#### Supplied passage:
=======

Cultural heritage

Family stories based on real events from the long history of the Gavrilović family.

Magical Meat Secrets from my Grandfather’s Shoebox

Coming from a city and country with no substantial industry of its own, Gavrilovic is a true wonder. The meat family business from Petrinja was completely up-to-par with world-class industries of the same sort in that day and age. One reason is the fact that Gavrilovic had been around since the 17th century; and if nothing else, shared the record for being amongst the first in the world in the meat trade. Gavrilovic is also a unique example of a family industry that continues to prosper from generation to generation.

Without hiding his pride, the present-day owner of the Gavrilovic Company, Gjuro III, praises his son and namesake, Gjuro Gavrilović IV, President of the Management Board of the Petrinja meat industry. “I appointed my son as General Director when he was 23 years old and I was very satisfied with his progress, although I never told him so. I literally yanked him out of university where he was studying Economics in Split and positioned him on the highest level in the Company’s management. My son justified my decision ten-fold. We are now in the 10th generation of Gavrilović?s, the youngest being my grandson who we celebrate with the name Gabriel.”

It is interesting to note that the owner’s wife – herself a joint owner and Management Board Member, stems from the Winkelhofer family of meat-masters in Vienna. In the 60s, when they first met, young Gjuro did not know this appealing fact. Their relationship got off to a speedy start and the young couple began living together the very next day. The fact that Gjuro’s wife was also from a meat-master family, was something Gjuro was particularly proud of, and states: “…My wife, Greta, stems from a Viennese family with a long history in the meat trade. The last surviving meat master from her family was Greta’s own father, who learned the meat trade, but then turned to his studies and to his music.”

=======

#### To do:
a - According to the Gavrilović family story, how old was Gjuro Gavrilović IV when his father appointed him General Director?
b - Name every person the Gavrilović family story identifies by name.
c - Continue the Gavrilović family story from its last sentence.

#### Stored data:

=======

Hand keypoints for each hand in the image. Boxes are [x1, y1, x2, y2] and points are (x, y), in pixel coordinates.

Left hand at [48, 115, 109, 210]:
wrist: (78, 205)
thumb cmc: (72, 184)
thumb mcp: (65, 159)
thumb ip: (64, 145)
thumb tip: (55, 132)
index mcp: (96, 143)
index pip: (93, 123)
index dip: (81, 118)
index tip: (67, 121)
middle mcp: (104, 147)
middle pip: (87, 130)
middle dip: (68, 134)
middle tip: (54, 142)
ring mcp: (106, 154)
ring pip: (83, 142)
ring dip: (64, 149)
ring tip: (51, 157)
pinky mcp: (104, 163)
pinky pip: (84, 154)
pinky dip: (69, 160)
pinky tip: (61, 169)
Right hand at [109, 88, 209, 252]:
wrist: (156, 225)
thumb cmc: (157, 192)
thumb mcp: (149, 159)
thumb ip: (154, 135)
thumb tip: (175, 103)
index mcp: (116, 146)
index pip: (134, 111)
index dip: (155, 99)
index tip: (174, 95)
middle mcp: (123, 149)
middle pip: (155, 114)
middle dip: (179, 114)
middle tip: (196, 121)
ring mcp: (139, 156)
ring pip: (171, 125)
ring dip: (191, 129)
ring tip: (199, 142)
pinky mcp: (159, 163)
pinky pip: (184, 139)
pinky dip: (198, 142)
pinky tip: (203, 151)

=======

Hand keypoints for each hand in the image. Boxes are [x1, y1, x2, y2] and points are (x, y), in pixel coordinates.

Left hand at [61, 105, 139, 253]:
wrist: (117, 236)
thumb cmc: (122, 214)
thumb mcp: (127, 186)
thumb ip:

=======

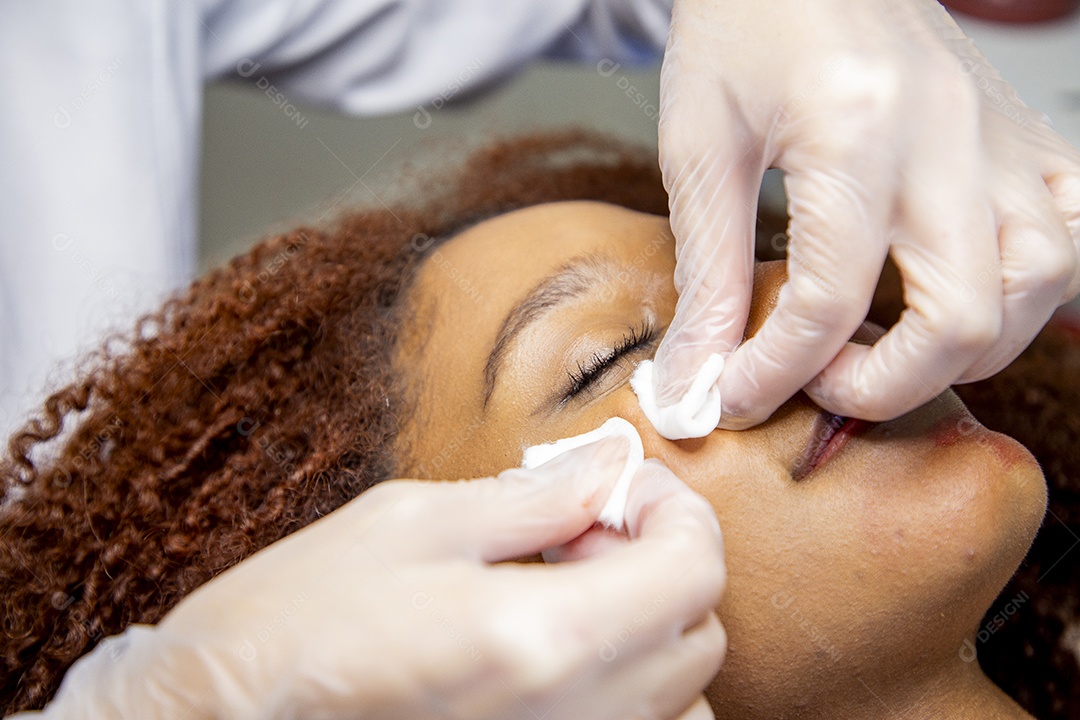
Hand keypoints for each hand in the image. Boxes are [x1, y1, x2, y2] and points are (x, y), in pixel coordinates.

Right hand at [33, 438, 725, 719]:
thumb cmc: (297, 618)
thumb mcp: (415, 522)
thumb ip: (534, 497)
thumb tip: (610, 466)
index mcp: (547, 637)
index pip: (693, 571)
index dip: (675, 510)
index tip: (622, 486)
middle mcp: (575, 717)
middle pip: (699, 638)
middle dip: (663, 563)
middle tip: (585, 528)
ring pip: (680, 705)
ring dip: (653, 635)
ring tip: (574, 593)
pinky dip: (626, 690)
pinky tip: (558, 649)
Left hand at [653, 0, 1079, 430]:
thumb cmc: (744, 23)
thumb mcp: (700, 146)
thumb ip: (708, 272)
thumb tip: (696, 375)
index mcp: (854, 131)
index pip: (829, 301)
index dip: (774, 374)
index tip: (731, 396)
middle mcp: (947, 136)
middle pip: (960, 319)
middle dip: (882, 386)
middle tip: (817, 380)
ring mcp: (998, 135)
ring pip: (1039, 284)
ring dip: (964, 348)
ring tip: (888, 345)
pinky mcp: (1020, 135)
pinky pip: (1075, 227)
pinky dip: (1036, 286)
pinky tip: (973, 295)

=======

#### Answers for each item:
a - He was 23 years old.

b - Gjuro III, Gjuro Gavrilović IV, Gabriel, Greta

c -
Family tradition was a very important asset to Gavrilović’s life and work. His father was politically persecuted by the Communist regime and sentenced to life imprisonment. Sixteen-year-old Gjuro and his father thus escaped to Austria to avoid imprisonment and spent eight years there as refugees. Young Gjuro became a citizen of Austria retaining his right of abode indefinitely. At the time when Gjuro and his father left Zagreb, the city was an enormous construction site. Zagreb was beginning to look like a real metropolitan city. Mayor Veco Holjevac relocated the Zagreb Fair from its previous location in Savska Street (later becoming the Students’ Centre) to its new location across the Sava River. New neighbourhoods across the River were being built; namely, Savski Gaj and Trnsko. The foundations were laid for the new Freedom Bridge across the Sava River. The Trnjanska river raft and the old-fashioned King’s Boat, where one had to pay to enter the city, were now both ready for their final sail across the river and their withdrawal into history. The stately City Hall building in the Trnje neighbourhood, as envisaged by architect Kazimir Oštrogović, was nearly complete.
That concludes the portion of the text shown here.